On December 23, 1420, an agreement was reached between the Barsa County Assembly and the Breasla Făgăraş Assembly on the Construction of the House of Advice. This document mentions that representatives of the Braşov Branches Association have allowed the nine communes of the Barsa Province to build a room for “giving justice” and for magistrates ‘sessions above the barracks’ vendor.
Although, because of the Turkish invasion in 1421 and the distruction of the city and the arrest of the magistrate of the city, the project was postponed.
Due to the development of the city, the building turned into a town hall. Thus, the following mention of the Council House from Brasov appears in 1503, and it is referred to as “Praetorium”.
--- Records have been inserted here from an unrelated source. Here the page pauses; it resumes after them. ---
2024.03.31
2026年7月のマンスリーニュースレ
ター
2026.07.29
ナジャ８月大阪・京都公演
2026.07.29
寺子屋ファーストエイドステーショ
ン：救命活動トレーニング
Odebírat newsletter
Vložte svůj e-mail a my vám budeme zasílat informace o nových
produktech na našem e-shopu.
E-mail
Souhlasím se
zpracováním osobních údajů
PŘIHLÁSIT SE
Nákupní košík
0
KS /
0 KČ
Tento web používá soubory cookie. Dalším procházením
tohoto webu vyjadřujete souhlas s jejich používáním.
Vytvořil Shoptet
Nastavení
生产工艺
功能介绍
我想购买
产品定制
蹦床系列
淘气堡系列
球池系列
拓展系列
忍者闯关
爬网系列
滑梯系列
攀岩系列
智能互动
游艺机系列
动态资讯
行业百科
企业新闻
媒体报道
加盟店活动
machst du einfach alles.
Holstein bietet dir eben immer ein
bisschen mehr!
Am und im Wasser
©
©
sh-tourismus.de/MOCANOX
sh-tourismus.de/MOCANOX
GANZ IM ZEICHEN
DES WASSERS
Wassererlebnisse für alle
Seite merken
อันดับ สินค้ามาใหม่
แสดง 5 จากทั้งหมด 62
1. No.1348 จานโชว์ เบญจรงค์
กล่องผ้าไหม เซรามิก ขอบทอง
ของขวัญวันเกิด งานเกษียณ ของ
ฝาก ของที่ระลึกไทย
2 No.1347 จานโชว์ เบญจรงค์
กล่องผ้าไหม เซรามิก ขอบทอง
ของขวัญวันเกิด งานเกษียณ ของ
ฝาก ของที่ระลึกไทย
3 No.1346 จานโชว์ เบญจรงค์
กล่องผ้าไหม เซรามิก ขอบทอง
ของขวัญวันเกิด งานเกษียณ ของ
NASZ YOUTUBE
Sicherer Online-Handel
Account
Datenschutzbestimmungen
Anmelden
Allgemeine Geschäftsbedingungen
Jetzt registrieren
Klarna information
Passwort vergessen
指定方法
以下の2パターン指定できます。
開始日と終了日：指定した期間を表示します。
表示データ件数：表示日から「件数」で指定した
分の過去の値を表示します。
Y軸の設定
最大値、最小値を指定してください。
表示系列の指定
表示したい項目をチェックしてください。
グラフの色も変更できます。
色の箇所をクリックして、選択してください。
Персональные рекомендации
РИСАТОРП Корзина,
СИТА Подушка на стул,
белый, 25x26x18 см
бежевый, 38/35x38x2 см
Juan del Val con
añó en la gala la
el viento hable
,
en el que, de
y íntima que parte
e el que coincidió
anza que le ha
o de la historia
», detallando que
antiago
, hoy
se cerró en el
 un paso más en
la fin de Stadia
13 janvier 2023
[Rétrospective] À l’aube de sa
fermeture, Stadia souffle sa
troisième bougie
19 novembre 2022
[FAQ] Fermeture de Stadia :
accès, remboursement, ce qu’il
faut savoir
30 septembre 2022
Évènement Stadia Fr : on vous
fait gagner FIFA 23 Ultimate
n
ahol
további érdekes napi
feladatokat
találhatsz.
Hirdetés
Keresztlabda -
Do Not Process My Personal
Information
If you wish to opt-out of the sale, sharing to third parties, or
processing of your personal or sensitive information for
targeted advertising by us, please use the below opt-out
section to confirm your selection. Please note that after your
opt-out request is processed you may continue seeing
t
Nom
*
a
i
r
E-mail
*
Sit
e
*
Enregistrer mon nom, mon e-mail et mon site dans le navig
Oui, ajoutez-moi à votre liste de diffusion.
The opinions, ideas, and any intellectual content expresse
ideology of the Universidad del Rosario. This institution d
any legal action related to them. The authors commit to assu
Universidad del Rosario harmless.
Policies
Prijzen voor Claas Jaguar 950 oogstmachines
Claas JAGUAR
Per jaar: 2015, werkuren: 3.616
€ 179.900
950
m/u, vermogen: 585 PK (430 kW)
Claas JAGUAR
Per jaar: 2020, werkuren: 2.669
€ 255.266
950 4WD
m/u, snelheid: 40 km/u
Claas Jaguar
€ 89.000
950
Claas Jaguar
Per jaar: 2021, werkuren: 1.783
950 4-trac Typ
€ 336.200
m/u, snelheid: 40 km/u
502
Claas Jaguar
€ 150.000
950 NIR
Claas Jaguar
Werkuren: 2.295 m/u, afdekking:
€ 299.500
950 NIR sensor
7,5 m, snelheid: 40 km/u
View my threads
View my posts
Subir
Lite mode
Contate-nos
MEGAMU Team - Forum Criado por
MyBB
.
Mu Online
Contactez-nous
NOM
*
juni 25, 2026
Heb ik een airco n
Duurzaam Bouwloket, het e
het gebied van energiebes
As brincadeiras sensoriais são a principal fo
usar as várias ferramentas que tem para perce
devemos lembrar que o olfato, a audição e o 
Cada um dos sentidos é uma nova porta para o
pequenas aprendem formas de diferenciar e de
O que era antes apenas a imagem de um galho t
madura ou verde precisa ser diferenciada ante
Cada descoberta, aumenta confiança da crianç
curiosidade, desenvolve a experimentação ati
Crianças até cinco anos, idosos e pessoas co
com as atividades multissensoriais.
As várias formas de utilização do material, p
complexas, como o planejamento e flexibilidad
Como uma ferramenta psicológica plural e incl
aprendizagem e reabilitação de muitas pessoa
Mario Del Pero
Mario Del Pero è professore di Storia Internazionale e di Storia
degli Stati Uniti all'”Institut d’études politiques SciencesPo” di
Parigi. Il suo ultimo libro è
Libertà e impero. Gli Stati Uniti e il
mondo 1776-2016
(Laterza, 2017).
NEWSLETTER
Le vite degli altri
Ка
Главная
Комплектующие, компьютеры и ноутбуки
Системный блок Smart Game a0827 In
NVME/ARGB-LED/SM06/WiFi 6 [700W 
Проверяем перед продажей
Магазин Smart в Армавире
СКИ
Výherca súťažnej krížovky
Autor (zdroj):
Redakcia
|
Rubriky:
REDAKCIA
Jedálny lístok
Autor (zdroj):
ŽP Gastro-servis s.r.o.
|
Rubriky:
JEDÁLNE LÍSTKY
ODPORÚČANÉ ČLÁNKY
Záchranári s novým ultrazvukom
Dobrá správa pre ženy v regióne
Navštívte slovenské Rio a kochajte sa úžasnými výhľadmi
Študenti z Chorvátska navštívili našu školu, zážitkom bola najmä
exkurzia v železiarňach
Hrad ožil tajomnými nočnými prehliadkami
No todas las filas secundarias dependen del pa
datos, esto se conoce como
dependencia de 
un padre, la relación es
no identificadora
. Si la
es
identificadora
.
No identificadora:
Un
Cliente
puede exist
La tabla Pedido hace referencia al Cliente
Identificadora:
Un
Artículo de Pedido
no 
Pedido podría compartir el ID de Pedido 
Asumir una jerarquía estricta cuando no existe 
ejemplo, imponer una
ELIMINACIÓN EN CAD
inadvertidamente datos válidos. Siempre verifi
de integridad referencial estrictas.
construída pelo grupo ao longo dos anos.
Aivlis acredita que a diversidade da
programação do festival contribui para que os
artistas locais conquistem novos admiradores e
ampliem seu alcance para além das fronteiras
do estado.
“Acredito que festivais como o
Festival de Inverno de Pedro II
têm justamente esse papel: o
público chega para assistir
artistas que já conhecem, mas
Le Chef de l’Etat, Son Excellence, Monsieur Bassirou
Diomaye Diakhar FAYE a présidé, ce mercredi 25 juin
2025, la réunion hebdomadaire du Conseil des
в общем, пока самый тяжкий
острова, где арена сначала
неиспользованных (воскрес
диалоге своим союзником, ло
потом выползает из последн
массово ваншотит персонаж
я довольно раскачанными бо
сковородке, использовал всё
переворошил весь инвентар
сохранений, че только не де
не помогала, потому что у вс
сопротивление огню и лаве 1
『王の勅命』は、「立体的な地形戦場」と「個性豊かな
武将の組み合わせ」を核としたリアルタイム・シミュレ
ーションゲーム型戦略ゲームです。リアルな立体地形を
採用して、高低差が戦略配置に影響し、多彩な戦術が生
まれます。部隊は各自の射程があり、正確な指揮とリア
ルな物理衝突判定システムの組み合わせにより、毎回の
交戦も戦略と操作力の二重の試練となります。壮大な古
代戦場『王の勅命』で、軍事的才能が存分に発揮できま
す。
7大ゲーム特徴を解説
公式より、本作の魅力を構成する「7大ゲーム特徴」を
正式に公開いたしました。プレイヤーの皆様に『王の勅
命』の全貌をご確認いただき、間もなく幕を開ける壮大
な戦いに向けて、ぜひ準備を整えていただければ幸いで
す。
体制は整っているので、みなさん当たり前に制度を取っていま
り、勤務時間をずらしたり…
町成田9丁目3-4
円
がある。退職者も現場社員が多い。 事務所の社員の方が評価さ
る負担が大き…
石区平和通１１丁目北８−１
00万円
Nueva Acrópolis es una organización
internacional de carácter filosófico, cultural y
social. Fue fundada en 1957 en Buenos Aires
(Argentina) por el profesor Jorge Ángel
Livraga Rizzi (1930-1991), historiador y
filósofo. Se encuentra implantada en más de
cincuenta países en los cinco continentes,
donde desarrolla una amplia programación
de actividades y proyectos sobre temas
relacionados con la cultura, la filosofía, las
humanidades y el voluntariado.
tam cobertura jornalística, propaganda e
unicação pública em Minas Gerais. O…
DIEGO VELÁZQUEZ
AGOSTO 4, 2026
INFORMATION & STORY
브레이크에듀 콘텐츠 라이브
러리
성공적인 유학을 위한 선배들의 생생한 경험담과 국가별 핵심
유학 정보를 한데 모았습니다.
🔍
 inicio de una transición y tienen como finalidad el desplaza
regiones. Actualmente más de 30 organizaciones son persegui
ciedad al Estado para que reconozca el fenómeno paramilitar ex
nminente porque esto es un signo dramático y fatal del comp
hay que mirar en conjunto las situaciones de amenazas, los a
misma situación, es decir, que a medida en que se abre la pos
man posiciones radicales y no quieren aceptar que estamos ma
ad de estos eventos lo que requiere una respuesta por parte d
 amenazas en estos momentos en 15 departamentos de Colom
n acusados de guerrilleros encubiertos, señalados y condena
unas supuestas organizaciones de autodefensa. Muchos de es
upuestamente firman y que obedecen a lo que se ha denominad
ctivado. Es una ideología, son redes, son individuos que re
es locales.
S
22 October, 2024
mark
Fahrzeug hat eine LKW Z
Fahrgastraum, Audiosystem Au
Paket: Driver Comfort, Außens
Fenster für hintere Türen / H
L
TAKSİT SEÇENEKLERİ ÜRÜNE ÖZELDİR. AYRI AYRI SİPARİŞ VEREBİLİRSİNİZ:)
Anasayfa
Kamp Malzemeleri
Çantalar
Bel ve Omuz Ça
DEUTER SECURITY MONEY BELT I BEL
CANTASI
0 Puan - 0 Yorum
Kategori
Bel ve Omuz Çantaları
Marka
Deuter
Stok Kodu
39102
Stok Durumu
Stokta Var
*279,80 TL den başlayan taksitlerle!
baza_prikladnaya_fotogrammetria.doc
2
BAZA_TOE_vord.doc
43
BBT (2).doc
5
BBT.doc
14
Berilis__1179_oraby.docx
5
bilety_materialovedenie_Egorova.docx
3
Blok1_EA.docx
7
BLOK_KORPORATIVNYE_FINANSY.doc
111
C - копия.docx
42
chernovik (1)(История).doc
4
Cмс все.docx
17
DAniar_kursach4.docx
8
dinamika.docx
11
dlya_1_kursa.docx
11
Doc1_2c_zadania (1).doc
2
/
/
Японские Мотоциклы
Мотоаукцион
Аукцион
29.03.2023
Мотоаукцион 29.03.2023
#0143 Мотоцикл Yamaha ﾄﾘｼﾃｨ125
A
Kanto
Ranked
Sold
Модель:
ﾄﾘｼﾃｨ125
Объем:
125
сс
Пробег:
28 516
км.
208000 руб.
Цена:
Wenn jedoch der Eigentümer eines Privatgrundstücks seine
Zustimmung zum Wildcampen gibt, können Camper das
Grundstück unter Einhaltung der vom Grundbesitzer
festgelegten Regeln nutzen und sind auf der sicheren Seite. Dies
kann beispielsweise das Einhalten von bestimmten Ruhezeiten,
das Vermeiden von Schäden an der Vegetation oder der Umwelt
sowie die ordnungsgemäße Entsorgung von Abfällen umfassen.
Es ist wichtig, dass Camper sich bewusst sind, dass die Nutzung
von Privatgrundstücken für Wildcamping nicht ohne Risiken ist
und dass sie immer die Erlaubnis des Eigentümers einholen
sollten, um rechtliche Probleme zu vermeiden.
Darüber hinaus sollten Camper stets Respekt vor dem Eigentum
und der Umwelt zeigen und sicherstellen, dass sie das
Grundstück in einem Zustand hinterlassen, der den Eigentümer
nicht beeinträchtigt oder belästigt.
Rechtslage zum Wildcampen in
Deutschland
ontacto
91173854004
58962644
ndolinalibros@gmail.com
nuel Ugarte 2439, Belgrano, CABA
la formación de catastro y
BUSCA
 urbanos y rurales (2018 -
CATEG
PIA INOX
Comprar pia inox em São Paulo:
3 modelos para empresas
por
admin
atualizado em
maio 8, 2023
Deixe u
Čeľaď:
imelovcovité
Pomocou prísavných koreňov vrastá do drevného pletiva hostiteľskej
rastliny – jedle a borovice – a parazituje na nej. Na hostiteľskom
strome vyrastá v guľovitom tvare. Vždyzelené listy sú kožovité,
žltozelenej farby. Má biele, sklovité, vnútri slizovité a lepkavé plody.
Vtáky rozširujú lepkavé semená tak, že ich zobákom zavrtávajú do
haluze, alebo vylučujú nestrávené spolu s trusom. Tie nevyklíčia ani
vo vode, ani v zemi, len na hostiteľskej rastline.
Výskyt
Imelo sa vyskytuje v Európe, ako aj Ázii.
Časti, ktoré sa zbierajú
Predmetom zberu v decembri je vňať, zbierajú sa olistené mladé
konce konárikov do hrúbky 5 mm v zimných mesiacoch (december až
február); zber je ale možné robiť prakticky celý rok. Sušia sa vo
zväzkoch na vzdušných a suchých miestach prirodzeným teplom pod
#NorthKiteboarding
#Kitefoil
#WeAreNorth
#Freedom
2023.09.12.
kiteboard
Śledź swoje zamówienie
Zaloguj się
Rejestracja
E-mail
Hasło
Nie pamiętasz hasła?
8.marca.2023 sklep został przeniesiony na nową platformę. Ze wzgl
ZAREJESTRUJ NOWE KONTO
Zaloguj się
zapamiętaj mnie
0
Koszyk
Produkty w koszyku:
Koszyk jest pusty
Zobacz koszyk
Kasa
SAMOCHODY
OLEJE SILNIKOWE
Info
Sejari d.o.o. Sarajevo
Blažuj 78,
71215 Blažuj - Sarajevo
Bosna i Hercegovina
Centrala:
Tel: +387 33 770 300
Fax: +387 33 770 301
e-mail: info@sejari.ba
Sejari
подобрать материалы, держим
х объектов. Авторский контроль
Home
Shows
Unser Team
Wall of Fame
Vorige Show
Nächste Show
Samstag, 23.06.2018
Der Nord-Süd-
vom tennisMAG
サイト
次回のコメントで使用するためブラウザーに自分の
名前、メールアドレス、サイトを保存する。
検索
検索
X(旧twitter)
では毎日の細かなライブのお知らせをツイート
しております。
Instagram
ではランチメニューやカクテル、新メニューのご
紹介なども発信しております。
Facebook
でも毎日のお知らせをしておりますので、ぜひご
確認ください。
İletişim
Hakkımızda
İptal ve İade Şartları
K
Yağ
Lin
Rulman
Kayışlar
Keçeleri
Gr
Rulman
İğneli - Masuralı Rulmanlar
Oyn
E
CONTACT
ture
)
The construction has seen many changes over the years, many of them because of the destruction of natural events:
- July 5, 1608 – a stumbling block strikes the Tower of the Council House; the fire could not be extinguished until wine, vinegar, and milk had been poured into the fire;
- June 17, 1662 – an earthquake strongly affects the House of Advice; the tower would collapse at a rate of two-thirds;
- July 24, 1682 – a powerful storm hits the “trumpet tower” again (called like that because a trumpeter announces the passing of each hour);
- April 21, 1689 – the great fire (caused by the Habsburg forces that asediate the city) destroys much of the building. After almost a century, in 1780, the House of Advice was reconstructed, in Baroque style, and it was almost completed in the form we know today. At the same time, on the front loggia, the coat of arms of Braşov was added.
The administration of the building moves from the building in 1876, in a new building located at the intersection of the streets of the Republic and Mihail Sadoveanu.
At the beginning of the 20th century, the Council House was demolished and replaced with a modern administrative building. This was only avoided due to a strong press campaign for keeping the old historical monument. The last architectural change of the House of Advice took place in the years 1909-1910, when the baroque roof was replaced by the current pyramidal roof with colored tiles. Since 1950 the building is also the County Museum of History.